Fast schon philosophisch fällt die Begründung von Odilia Hiller aus, weshalb Printpublikationen auch in Zukunft nach wie vor von grosser Bedeutung sein werden. Die stellvertretende Chefredaktorin des «St.Galler Tagblatt» will in erster Linie Geschichten erzählen.

Marcel Baumgartner am 14. Juni 2020

Bei diesem Text handelt es sich um einen Auszug aus dem Print-Magazin von «Die Ostschweiz». Es kann via abo@dieostschweiz.ch bestellt werden.

Es war während einer späten Autofahrt mit dem Vater, entlang der Fürstenlandstrasse in St.Gallen, als Odilia Hiller in jungen Jahren zum ersten Mal die Wirkungsstätte des «Tagblatt» erblickte. Die Vorstellung, dass dort zu später Stunde gerade die Zeitung von morgen produziert wird, faszinierte sie. Der Wunsch, dereinst selber in diesen Räumen Geschichten zu verfassen, liess sie nicht mehr los. So absolvierte sie unmittelbar nach dem Grundstudium ein Praktikum beim Ressort Ostschweiz. Damit war der Einstieg gefunden, um nicht zu sagen, der weitere Weg vorgezeichnet.
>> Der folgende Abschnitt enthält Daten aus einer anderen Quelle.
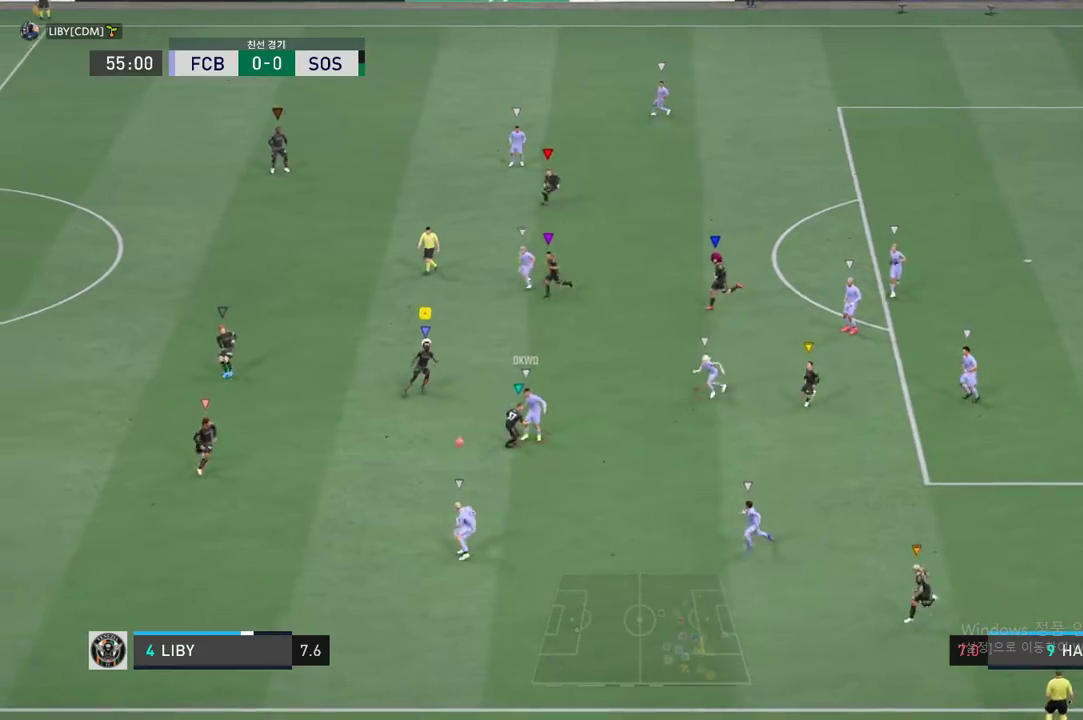
{"buttons": [], "events": [[184, "L2", "up"]]}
Denn nicht nur, dass die Faszination für den Journalismus bei der damals 24-Jährigen noch deutlich anstieg, sie lieferte auch umgehend Inhalte, die für positive Rückmeldungen sorgten.
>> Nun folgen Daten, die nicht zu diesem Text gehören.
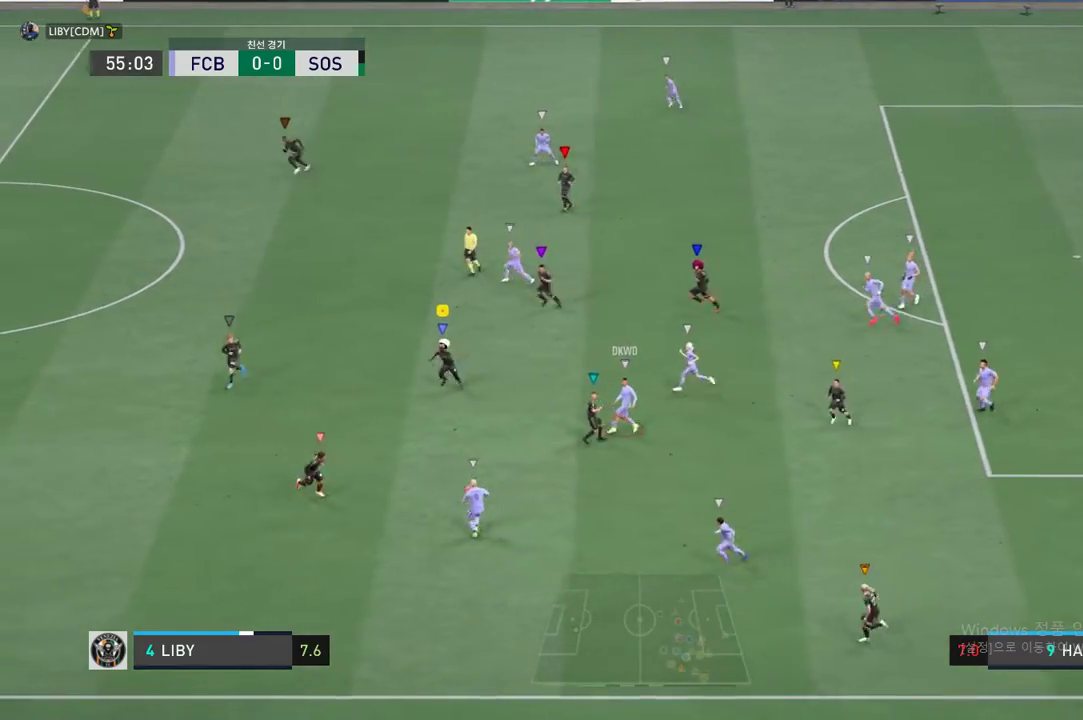
{"buttons": ["L2"], "events": [[501, "L2", "down"]]}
«Ein Tipp, wonach Ex-Fahrradprofi Beat Breu plane, einen Swinger-Club in der Region zu eröffnen, führte dann rasch zu meinem ersten Primeur», erinnert sich Odilia Hiller. Eine Geschichte, die Wellen schlug und – kaum erstaunlich – auch vom «Blick» aufgegriffen wurde. «Logisch, dass man da als junge, hungrige Journalistin etwas Blut leckt», sagt Odilia Hiller.

2008 verschaffte ihr eine Festanstellung als Stadtredaktorin beim «Tagblatt» schliesslich den fixen Einstieg ins grösste Verlagshaus der Ostschweiz. Ihre Führungsqualitäten konnte Odilia Hiller später beim inzwischen eingestellten Titel «Ostschweiz am Sonntag» unter Beweis stellen, wo sie sich für weitere Funktionen in der Chefetage empfahl. Diese wurden ihr Ende 2018 als Regionalleiterin und Stv. Chefredaktorin zugetragen.
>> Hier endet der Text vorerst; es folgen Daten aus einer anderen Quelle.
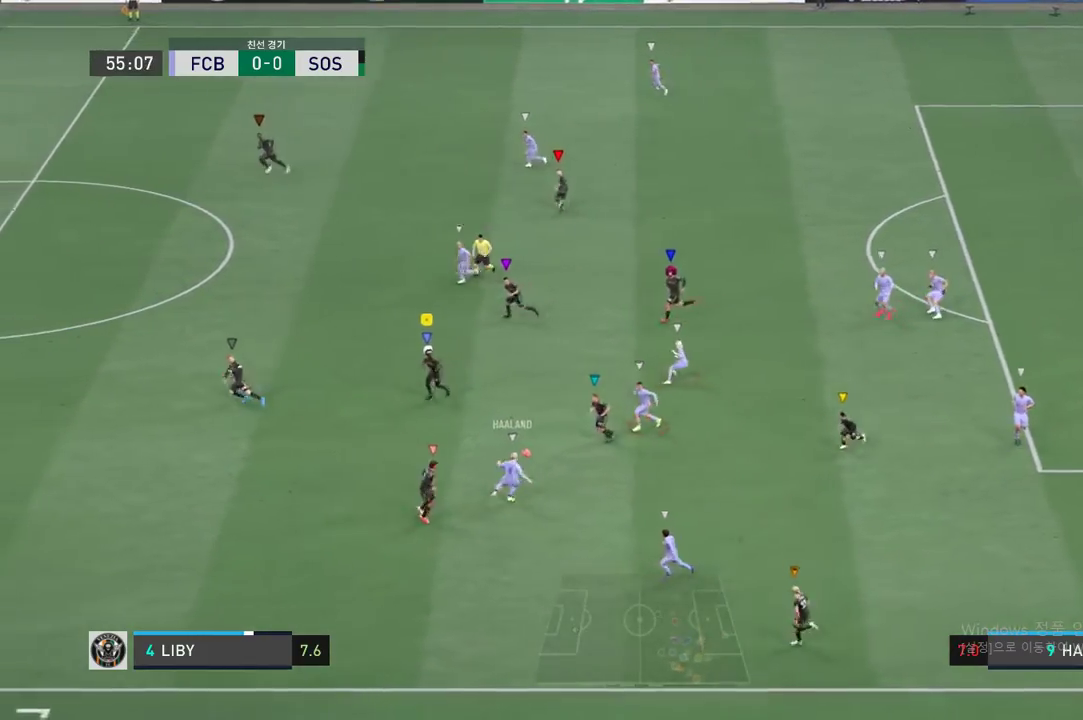
{"buttons": ["L2"], "events": []}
«Journalismus hat eine Haltung»

Mit reinen Management- und Koordinationsaufgaben sowie dem gelegentlichen Bespielen von Kommentarspalten scheint es für sie allerdings nicht getan. Die Leidenschaft, zu recherchieren und Sachverhalte aufzuzeigen, ist offensichtlich immer noch da. So war sie unter anderem massgeblich an der Berichterstattung über die Spesenverfehlungen der HSG beteiligt, für die sie Ende 2019 zusammen mit fünf Arbeitskolleginnen und -kollegen mit dem Ostschweizer Medienpreis ausgezeichnet wurde. Ebenso wurde sie im gleichen Zeitraum in der Sparte Recherche als «Journalistin des Jahres» nominiert. Die Jury vom Magazin «Schweizer Journalist» begründete diesen Umstand mit folgender Aussage: «Bleibt mit einer Beharrlichkeit an Themen dran, die ihresgleichen sucht.»

«Mein Anspruch ist, einen guten, sauberen, informativen und manchmal auch unterhaltsamen Journalismus zu betreiben», beschreibt Odilia Hiller ihre Berufseinstellung. Dass ihr hier – gerade bei kritischen Berichterstattungen und Kommentaren – nicht immer Gegenliebe zuteil werde, gehöre dazu. «Wichtig ist, dass Meinungs- und Faktenartikel klar getrennt sind. Aber: Journalismus hat für mich auch eine Haltung. Eine Zeitung darf und muss sich Meinungen erlauben und Sachverhalte kompetent bewerten», so die Ostschweizerin. Denn das sei es, was Journalismus ausmache. Ein Medium ordne ein, analysiere und helfe der Leserschaft, sich eine eigene Meinung zu bilden.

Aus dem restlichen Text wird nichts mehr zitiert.